In this and so many of her stories (and in her novel, Find Me), Van den Berg weaves surrealism and realism together with a deft hand, making her stories occupy a place that is neither/nor, where the familiar becomes strange and the strange familiar. The thing that makes it work so successfully in “Aftermath” is the nonchalance the characters have towards the un-budging, irrevocably open attic. Genevieve complains to the cleaning service, and the cleaning service responds that they don’t do attics, especially not that attic. She calls a contractor, and he takes one look at the opening and says, “I’m sorry, ma’am, but there’s not a thing we can do about that.” These people aren’t going to mess with the attic, sure, but they’re not surprised by its existence. Everyone seems to know that closing the attic is hopeless except Genevieve.

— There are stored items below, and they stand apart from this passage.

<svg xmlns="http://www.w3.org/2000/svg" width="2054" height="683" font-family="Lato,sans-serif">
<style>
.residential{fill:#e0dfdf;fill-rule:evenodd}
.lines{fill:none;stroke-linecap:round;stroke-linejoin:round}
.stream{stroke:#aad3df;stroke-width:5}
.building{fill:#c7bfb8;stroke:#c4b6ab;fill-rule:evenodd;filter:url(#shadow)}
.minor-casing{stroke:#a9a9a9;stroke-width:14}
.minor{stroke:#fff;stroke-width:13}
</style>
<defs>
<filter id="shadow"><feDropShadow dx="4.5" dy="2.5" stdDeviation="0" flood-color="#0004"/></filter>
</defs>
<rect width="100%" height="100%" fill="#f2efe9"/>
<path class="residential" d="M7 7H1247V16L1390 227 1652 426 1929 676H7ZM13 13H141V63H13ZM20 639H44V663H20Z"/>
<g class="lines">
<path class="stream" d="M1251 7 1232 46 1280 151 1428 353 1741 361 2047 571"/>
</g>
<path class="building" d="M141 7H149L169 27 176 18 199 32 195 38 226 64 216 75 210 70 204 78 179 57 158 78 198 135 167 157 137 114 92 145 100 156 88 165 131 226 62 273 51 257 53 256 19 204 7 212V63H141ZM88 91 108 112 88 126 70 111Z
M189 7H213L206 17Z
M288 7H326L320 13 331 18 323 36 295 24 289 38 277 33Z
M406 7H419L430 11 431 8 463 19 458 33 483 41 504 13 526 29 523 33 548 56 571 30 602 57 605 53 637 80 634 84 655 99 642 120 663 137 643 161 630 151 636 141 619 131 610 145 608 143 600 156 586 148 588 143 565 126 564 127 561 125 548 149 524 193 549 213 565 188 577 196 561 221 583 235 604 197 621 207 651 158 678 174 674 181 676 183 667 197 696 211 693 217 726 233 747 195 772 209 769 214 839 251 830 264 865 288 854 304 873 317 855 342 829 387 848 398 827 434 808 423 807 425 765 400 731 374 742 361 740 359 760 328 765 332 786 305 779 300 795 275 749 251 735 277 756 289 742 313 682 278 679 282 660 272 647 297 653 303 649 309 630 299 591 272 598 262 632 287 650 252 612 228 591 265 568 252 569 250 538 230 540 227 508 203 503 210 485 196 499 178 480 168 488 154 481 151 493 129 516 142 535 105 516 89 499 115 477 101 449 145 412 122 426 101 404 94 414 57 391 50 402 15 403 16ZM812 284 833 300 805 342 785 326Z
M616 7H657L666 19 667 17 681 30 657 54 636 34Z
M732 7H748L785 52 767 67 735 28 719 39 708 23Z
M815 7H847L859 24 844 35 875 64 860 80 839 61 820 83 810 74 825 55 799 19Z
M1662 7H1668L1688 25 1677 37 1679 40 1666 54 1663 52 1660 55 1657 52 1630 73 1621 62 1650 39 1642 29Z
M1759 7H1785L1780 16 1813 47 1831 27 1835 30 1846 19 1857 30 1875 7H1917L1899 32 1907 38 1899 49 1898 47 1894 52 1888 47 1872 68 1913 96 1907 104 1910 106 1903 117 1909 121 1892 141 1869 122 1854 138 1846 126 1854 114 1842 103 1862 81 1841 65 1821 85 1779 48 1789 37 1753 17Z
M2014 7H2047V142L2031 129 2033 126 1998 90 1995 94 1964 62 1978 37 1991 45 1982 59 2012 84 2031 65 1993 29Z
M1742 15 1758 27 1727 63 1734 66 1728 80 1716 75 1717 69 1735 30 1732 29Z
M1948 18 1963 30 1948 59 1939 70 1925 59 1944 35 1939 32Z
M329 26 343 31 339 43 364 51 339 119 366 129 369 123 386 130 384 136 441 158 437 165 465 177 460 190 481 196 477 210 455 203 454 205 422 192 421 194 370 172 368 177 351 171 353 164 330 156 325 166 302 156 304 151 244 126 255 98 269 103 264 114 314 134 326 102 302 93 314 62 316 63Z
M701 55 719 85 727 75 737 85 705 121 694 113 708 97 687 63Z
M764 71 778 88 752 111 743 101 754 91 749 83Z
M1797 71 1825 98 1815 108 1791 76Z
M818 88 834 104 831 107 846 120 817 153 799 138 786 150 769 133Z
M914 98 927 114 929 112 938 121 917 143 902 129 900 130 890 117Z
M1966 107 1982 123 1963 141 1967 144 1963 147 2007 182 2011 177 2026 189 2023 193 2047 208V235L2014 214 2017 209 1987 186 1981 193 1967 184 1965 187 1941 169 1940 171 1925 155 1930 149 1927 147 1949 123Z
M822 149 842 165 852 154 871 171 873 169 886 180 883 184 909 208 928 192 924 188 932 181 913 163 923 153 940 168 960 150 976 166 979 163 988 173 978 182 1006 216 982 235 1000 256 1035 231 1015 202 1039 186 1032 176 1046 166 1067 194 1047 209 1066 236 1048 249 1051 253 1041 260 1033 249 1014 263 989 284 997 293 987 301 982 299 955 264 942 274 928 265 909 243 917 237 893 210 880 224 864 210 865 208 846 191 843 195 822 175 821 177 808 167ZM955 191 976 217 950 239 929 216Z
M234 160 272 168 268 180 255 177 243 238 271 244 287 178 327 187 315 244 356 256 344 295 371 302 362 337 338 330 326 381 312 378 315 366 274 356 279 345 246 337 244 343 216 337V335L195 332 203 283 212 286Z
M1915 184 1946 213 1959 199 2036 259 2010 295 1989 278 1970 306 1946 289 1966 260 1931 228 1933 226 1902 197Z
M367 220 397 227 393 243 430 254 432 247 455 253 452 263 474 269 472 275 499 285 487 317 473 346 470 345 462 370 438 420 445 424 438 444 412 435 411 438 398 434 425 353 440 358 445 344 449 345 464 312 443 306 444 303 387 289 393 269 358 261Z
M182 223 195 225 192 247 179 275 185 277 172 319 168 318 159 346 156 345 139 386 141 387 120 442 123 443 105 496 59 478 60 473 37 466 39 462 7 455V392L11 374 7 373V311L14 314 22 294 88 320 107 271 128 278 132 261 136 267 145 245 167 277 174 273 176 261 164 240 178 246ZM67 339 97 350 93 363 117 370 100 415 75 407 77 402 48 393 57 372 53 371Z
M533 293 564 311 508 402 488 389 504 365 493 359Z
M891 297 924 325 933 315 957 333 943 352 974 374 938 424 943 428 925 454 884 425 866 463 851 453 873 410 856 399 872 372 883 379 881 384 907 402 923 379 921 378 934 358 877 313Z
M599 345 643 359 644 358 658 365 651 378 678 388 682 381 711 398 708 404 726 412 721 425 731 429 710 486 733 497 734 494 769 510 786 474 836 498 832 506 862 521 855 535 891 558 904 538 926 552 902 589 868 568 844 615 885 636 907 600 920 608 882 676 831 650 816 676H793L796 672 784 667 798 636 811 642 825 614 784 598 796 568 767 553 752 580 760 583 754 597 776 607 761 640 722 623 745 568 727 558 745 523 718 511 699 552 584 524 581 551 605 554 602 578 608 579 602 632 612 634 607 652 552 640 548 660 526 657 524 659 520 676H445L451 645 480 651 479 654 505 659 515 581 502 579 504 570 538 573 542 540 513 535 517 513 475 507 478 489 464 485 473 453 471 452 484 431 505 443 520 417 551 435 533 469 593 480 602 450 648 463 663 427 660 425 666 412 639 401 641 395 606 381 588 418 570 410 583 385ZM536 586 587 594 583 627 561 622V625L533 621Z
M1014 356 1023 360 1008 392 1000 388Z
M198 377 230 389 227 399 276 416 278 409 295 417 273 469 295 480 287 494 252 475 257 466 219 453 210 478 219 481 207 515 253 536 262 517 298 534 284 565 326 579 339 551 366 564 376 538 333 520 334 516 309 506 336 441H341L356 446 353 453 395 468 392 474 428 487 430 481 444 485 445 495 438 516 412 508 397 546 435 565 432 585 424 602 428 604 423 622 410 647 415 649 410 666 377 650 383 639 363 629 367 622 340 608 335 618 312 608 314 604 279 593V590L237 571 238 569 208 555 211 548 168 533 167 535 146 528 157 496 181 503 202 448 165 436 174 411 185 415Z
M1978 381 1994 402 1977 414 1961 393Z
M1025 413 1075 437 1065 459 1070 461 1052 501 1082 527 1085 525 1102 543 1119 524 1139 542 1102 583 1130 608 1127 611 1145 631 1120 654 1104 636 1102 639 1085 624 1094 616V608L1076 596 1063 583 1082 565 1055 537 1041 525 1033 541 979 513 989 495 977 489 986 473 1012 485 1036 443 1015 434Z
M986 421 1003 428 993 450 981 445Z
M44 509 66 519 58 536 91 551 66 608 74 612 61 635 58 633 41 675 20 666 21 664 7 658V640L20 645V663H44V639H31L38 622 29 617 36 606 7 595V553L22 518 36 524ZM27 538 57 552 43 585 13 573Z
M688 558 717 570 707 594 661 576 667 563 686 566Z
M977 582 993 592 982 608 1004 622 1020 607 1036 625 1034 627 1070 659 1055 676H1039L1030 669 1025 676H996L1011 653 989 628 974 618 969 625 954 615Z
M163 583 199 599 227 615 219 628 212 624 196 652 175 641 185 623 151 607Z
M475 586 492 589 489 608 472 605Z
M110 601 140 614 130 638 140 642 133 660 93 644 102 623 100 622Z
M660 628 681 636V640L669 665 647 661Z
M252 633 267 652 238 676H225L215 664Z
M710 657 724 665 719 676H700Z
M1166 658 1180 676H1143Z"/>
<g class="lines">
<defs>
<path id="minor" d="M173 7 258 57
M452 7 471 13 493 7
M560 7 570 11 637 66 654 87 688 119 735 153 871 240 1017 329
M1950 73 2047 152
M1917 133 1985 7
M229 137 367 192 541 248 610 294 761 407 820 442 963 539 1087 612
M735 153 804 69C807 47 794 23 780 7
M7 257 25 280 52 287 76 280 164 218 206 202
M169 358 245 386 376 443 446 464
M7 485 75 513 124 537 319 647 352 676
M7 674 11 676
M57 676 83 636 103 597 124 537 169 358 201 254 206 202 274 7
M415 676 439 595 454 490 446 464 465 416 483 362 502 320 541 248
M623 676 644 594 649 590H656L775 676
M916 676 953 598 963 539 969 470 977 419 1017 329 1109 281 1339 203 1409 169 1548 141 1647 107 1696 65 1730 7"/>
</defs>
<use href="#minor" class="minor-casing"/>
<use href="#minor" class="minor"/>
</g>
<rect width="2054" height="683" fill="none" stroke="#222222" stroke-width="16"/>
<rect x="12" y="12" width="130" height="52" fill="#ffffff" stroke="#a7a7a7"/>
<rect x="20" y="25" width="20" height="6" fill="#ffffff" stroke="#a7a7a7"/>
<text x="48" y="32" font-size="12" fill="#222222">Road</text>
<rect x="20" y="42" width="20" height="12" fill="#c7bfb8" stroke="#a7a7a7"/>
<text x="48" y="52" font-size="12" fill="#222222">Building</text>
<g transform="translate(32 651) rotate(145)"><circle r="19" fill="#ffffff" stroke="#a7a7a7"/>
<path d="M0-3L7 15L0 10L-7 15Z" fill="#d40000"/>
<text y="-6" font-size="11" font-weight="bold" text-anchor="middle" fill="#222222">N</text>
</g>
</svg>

It’s also never explained why the attic is so foreboding, why the door won’t close. Van den Berg leaves its significance up to interpretation. But you get the idea that it might have something to do with Genevieve’s sister, who has gone missing:
The truth was she couldn’t remember the last time she saw her sister. At the start of winter, her sister had come to stay with her. Genevieve had not seen or talked to her sister in months. One day she just showed up. This was a small house, without a guest room, so they shared a bed, like they did when they were children and scared of thunderstorms. They watched Late-Night TV and ate chocolate pudding. Her sister petted Genevieve’s hair and called her “Genie.” Sometimes her sister got sad. Sometimes Genevieve would hear her crying in the shower. This wasn’t such a surprise, though: Her sister had always been sad.

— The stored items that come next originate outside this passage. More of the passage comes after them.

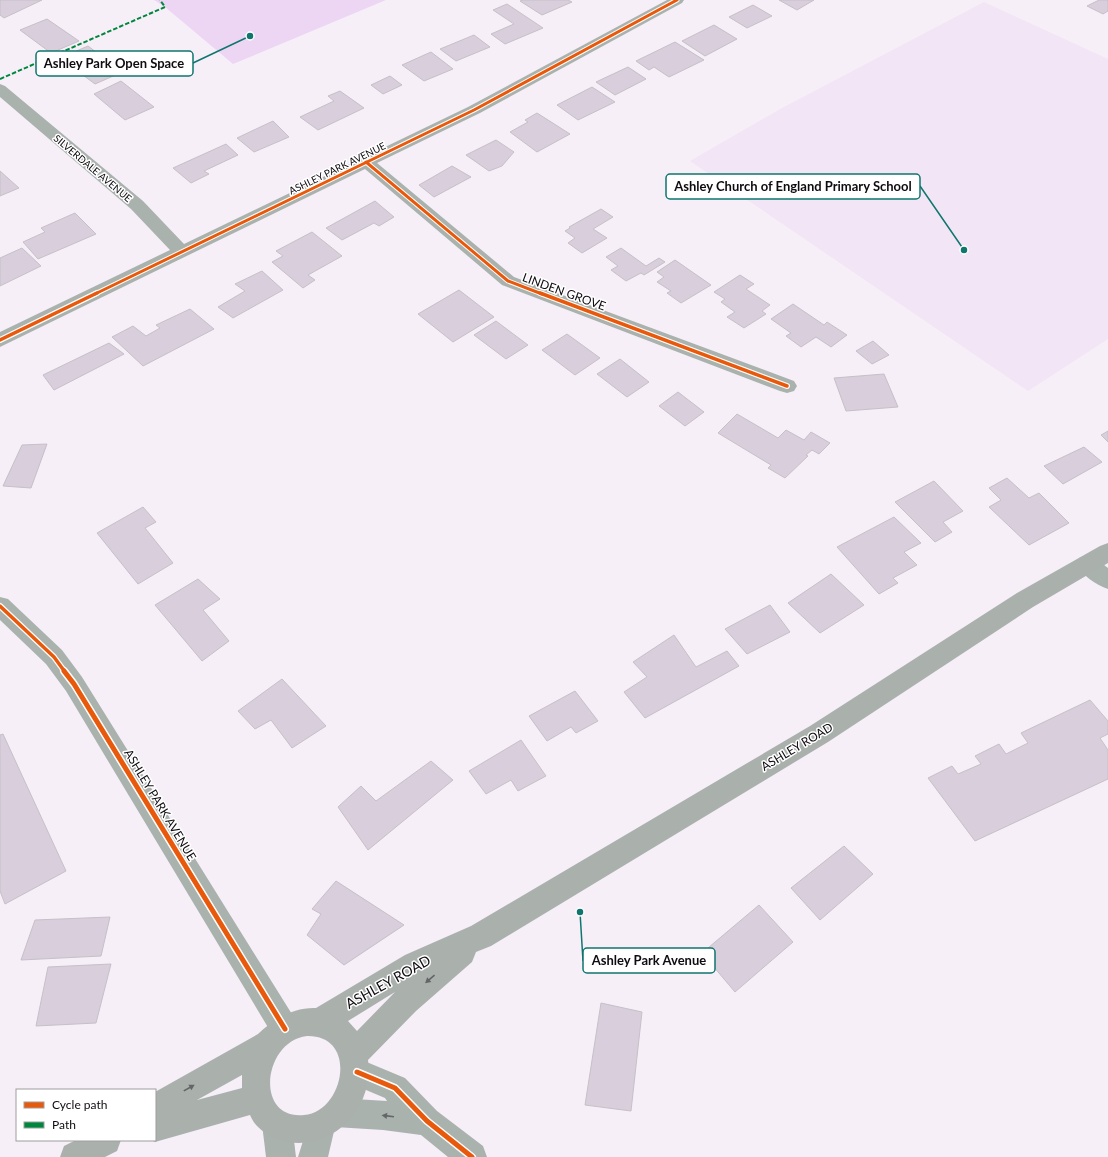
<svg xmlns="http://www.w3.org/2000/svg" width="1108" height="1157" font-family="Lato,sans-serif">
<rect width="100%" height="100%" fill="#f6eff8"/>
<polygon fill="#f2e5f5" points="984,2 1108,59 1108,339 1028,391 690,161 782,108"/>
<polygon fill="#edd6f4" points="154,0 386,0 233,64 165,7"/>
<g fill="#d9cedc" stroke="#c6c0c7">
<polygon points="0,0 42,0 4,18 0,15"/>
<polygon points="523,0 568,0 572,2 542,15 520,1"/>
<polygon points="779,0 814,0 797,10"/>
<polygon points="1099,0 1108,0 1108,11 1103,14 1087,6"/>
<polygon points="507,4 543,28 505,44 491,34 514,24 493,10"/>
<polygon points="753,5 772,16 747,28 729,17"/>
<polygon points="47,19 79,41 51,53 20,30"/>
<polygon points="714,25 737,39 705,56 682,41"/>
<polygon points="474,35 490,47 456,61 440,49"/>
<polygon points="675,42 704,60 669,77 654,67 649,70 636,61"/>
<polygon points="88,46 100,55 95,57 105,64 113,60 127,70 95,84 60,58"/>
<polygon points="431,52 453,69 424,81 402,65"/>
<polygon points="628,67 646,79 615,95 596,82"/>
<polygon points="390,76 402,85 383,94 371,85"/>
<polygon points="121,81 154,107 125,120 94,94"/>
<polygon points="592,87 615,102 578,120 557,105"/>
<polygon points="340,91 364,108 318,130 300,117 334,101 328,96"/>
<polygon points="537,113 570,134 537,152 510,132 528,122 525,120"/>
<polygon points="273,121 289,137 254,152 237,138"/>
<polygon points="496,140 514,152 502,166 489,171 466,155"/>
<polygon points="226,144 238,155 204,171 209,174 191,183 173,168"/>
<polygon points="452,166 471,177 434,197 419,185"/>
<polygon points="0,171 19,188 0,196"/>
<polygon points="375,201 394,217 379,226 374,223 342,240 326,228"/>
<polygon points="601,209 613,217 593,229 607,238 582,253 568,243 575,238 565,231 570,228 569,227"/>
<polygon points="75,213 96,234 38,259 23,242 45,232 41,228"/>
<polygon points="312,232 342,256 308,275 315,280 303,288 272,262 283,256 276,251"/>
<polygon points="22,248 41,266 0,286 0,258"/>
<polygon points="621,248 646,266 659,258 665,262 644,275 641,273 626,281 611,270 618,266 606,257"/>
<polygon points="675,260 711,285 681,303 667,293 671,291 657,282 664,277 657,272"/>
<polygon points="262,271 283,290 233,318 218,307 245,291 235,284"/>
<polygon points="740,275 754,284 746,289 770,305 762,311 766,314 744,328 727,317 735,312 721,302 725,299 714,292"/>
<polygon points="459,290 494,317 453,342 418,314"/>
<polygon points="793,304 824,325 827,322 847,335 831,347 816,337 801,347 786,336 791,333 771,319"/>
<polygon points="190,309 214,329 143,366 112,337 133,326 146,336 160,328 156,325"/>
<polygon points="496,321 528,345 506,359 474,335"/>
<polygon points="567,334 600,358 575,375 542,350"/>
<polygon points="873,341 889,355 872,364 856,351"/>
<polygon points="109,343 124,354 54,390 43,375"/>
<polygon points="620,359 649,382 627,397 597,374"/>
<polygon points="884,374 898,407 846,411 834,378"/>
<polygon points="678,392 704,412 685,426 659,406"/>
<polygon points="737,414 778,438 786,430 804,440 811,432 830,443 819,454 812,450 806,455 808,456 785,478 768,468 771,465 718,433"/>
<polygon points="1108,431 1108,442 1101,435"/>
<polygon points="47,444 31,488 3,486 22,445"/>
<polygon points="1084,447 1102,462 1063,484 1044,466"/>
<polygon points="1007,478 1029,498 1039,493 1069,523 1029,545 989,507 1001,500 989,488"/>
<polygon points="934,481 963,511 943,522 952,532 935,542 895,502"/>
<polygon points="143,507 156,522 145,528 173,563 138,584 97,533"/>
<polygon points="894,517 921,543 904,552 917,565 893,578 898,583 879,594 837,547"/>
<polygon points="831,574 864,605 820,633 788,603"/>
<polygon points="198,579 220,599 203,610 229,641 202,661 155,605"/>
<polygon points="770,605 790,632 747,654 725,629"/>
<polygon points="674,635 696,667 727,651 739,666 645,718 624,692 647,677 633,662"/>
<polygon points="282,679 326,726 292,748 271,720 255,729 238,711"/>
<polygon points="575,691 598,721 576,733 571,727 547,741 529,716"/>
<polygon points="1090,700 1108,721 1108,734 1100,738 1108,750 1108,779 975,841 928,778 952,766 958,774 981,764 975,756 999,744 1006,754 1028,743 1021,733"/>
<polygon points="3,734 66,871 5,904 0,891 0,735"/>
<polygon points="521,740 546,776 518,791 511,780 486,794 469,771"/>
<polygon points="431,761 453,780 368,850 338,807 361,786 376,801"/>
<polygon points="844,846 873,874 820,920 791,888"/>
<polygon points="336,881 404,925 344,965 307,935 321,914 312,909"/>
<polygon points="759,905 793,942 735,992 702,953"/>
<polygon points="110,917 101,956 21,960 35,920"/>
<polygon points="111,964 96,1023 36,1026 48,967"/>
<polygon points="601,1003 642,1012 631,1111 585,1105"/>
</g>
<g fill="none" stroke-linecap="round" stroke-linejoin="round">
<g fill="#aab2ae" fill-rule="evenodd">
<polygon points="667,0 684,0 682,3 480,113 377,163 514,277 794,381 797,386 794,391 787,393 780,391 502,285 365,169 0,347 0,332 170,250 131,209 0,97 0,84 5,86 143,201 184,244 468,107"/>
<path d="M 1087,555 L 1095,558 L 1108,568 L 1108,589 C 1096,585 1082,575 1076,564 L 1079,558 Z"/>
<polygon points="0,597 8,599 62,650 82,677 295,1019 299,1029 295,1039 285,1043 275,1039 66,691 46,664 0,620"/>
<polygon points="357,1058 405,1078 437,1111 483,1146 487,1157 448,1157 421,1135 383,1130 335,1127 328,1157 298,1157 311,1115 321,1110 324,1111 328,1103 338,1098 387,1101 385,1098 347,1082 343,1072 347,1062"/>
<polygon points="277,1109 287,1114 292,1124 296,1157 266,1157 262,1124 267,1114"/>
</g>
<g fill="#aab1ad" fill-rule="evenodd">
<path d="M 1108,543 L 1108,563 L 1033,607 L 828,742 L 491,946 L 476,952 L 472,962 L 416,1011 L 368,1060 C 375,1111 327,1157 276,1139 C 264,1133 255,1127 250,1115 L 155,1142 L 151,1140 L 155,1140 L 155,1092 L 258,1034 C 273,1019 294,1007 316,1008 L 405,955 L 471,926 L 810,726 L 1017,593 L 1100,546 ZM 395,992 L 357,1031 L 348,1021 ZM 307,1036 C 359,1035 344,1112 304,1115 C 254,1120 263,1041 307,1036 ZM 242,1075 L 242,1088 L 197,1100 Z"/>
<polygon points="76,1140 121,1140 117,1151 105,1157 60,1157 64,1146"/>
</g>
<polyline stroke="#00873e" stroke-width="2" stroke-dasharray="4.5 2" stroke-linecap="butt" points="0,79 165,7 160,0"/>
<defs>
<g id="cycleway-far2">
<polyline points="366,162 508,281 542,294"/>
<polyline points="95,294 474,110 677,0"/>
</g>
<g id="cycleway-far1">
<polyline points="540,293 787,386"/>
<polyline points="0,340 97,293"/>
<polyline points="0,606 54,657 65,672"/>
</g>
<g id="cycleway">
<polyline points="64,671 74,684 285,1029"/>
<polyline points="357,1072 395,1088 427,1121 472,1157"/>
</g>
</defs>
<use href="#cycleway-far2" stroke="#fff" stroke-width="5"/>
<use href="#cycleway-far1" stroke="#fff" stroke-width="6"/>
<use href="#cycleway" stroke="#fff" stroke-width="8"/>
<use href="#cycleway-far2" stroke="#e8590c" stroke-width="3"/>
<use href="#cycleway-far1" stroke="#e8590c" stroke-width="3.5"/>
<use href="#cycleway" stroke="#e8590c" stroke-width="5"/>
</g>
<defs><path id="oneway-solid" d="M-6-.8H1V-3.2L6.5 0L1 3.2V.8H-6Z"/></defs>
<g fill="#646666">
<use href="#oneway-solid" transform="translate(430 979) rotate(139)"/>
<use href="#oneway-solid" transform="translate(189 1088) rotate(-29)"/>
</g>
<use fill="#646767" href="#oneway-solid" transform="translate(388 1116) rotate(-173)"/>
<g text-anchor="middle" stroke-width="3" stroke-linejoin="round" paint-order="stroke">
<g font-size="10" fill="#0f0b10" stroke="#fff">
<text transform="translate(93 168) rotate(40)" y="4">SILVERDALE AVENUE</text>
<text transform="translate(337 168) rotate(-26)" y="4">ASHLEY PARK AVENUE</text>
</g>
<g font-size="12" fill="#0f0b10" stroke="#fff">
<text transform="translate(564 292) rotate(20)" y="4">LINDEN GROVE</text>
<text transform="translate(797 747) rotate(-31)" y="4">ASHLEY ROAD</text>
<text transform="translate(160 805) rotate(59)" y="4">ASHLEY PARK AVENUE</text>
</g>
<g font-size="14" fill="#0f0b10" stroke="#fff">
<text transform="translate(388 982) rotate(-29)" y="5">ASHLEY ROAD</text>
</g>
</g>
<path fill="none" stroke="#0f766e" stroke-width="1.5" d="M250 36L193 63M964 250L920 186M580 912L583 961"/>
<g fill="#0f766e" stroke="#fff" stroke-width="1.5">
<circle cx="250" cy="36" r="4"/>
<circle cx="964" cy="250" r="4"/>
<circle cx="580" cy="912" r="4"/>
</g>
<g fill="#fff" stroke="#0f766e" stroke-width="1.5">
<rect x="36" y="51" width="157" height="25" rx="4"/>
<rect x="666" y="174" width="254" height="25" rx="4"/>
<rect x="583" y="948" width="132" height="25" rx="4"/>
</g>
<g font-size="13" text-anchor="middle" font-weight="bold" fill="#0f0b10">
<text x="114" y="68">Ashley Park Open Space</text>
<text x="793" y="191">Ashley Church of England Primary School</text>
<text x="649" y="965">Ashley Park Avenue</text>
</g>
<rect x="16" y="1089" width="140" height="52" fill="#ffffff" stroke="#9f9d9f"/>
<rect x="24" y="1102" width="20" height="6" fill="#e8590c" stroke="#9f9d9f"/>
<text x="52" y="1109" font-size="12" fill="#0f0b10">Cycle path</text>
<rect x="24" y="1122" width="20" height="6" fill="#00873e" stroke="#9f9d9f"/>
<text x="52" y="1129" font-size="12" fill="#0f0b10">Path</text>
</svg>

Van den Berg gives you enough to connect the dots, but leaves enough ambiguity to maintain the mystery. The attic door could be interpreted so many ways that it’s almost a kind of Rorschach. It could be Genevieve’s missing sister causing it to stay open, or the attic could be the reason she’s missing, or both, or neither. It could be supernatural, metaphysical, or metaphorical. It could just be a symbol of fear of the unknown. The exact nature of the attic, along with what happened to Genevieve’s sister, is unknowable, and that’s exactly the point. “Aftermath” is part ghost story, part grief narrative, part unsolved mystery, but mostly, it’s a story about the difficulty of not knowing, of living with that void of knowledge, carrying your unanswered questions with you every day as you grow older and older, steadily drifting towards the day when, finally, you might know.